> _Exercise aim_
Pictures excluded, copy all of the data below exactly.

Records START

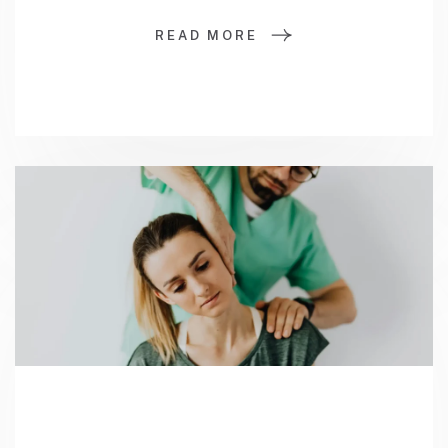
READ MORE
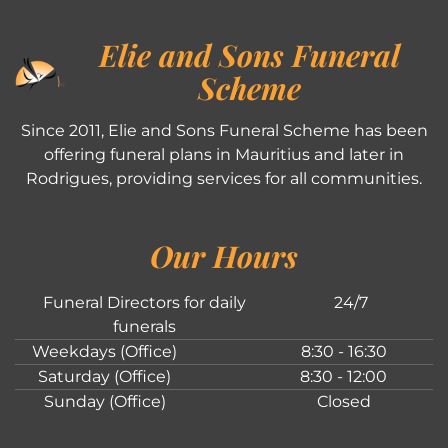
Elie and Sons Funeral
Scheme
Since 2011, Elie and Sons Funeral Scheme has been
offering funeral plans in Mauritius and later in
Rodrigues, providing services for all communities.
Our Hours
Funeral Directors for daily
24/7
funerals
Weekdays (Office)
8:30 - 16:30
Saturday (Office)
8:30 - 12:00
Sunday (Office)
Closed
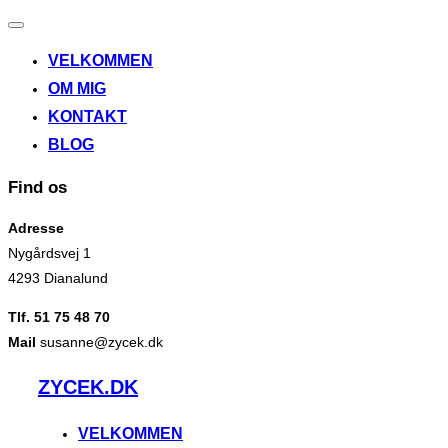
Slå
navigation
VELKOMMEN
til/fra
OM MIG
KONTAKT
BLOG
Find os
Adresse
Nygårdsvej 1
4293 Dianalund
Tlf. 51 75 48 70
Mail
susanne@zycek.dk
Videre
ZYCEK.DK
til
indhold
VELKOMMEN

Records END

> _Written response_
READ MORE
Elie and Sons Funeral
Scheme
Since 2011, Elie and Sons Funeral Scheme has been
offering funeral plans in Mauritius and later in
Rodrigues, providing services for all communities.
Our Hours
Funeral Directors for daily
24/7
funerals
Weekdays (Office)
8:30 - 16:30
Saturday (Office)
8:30 - 12:00
Sunday (Office)
Closed
Slå
navigation
VELKOMMEN
til/fra
OM MIG
KONTAKT
BLOG
Find os
Adresse
Nygårdsvej 1
4293 Dianalund
Tlf. 51 75 48 70
Mail
susanne@zycek.dk
Videre
ZYCEK.DK
til
indhold
VELKOMMEN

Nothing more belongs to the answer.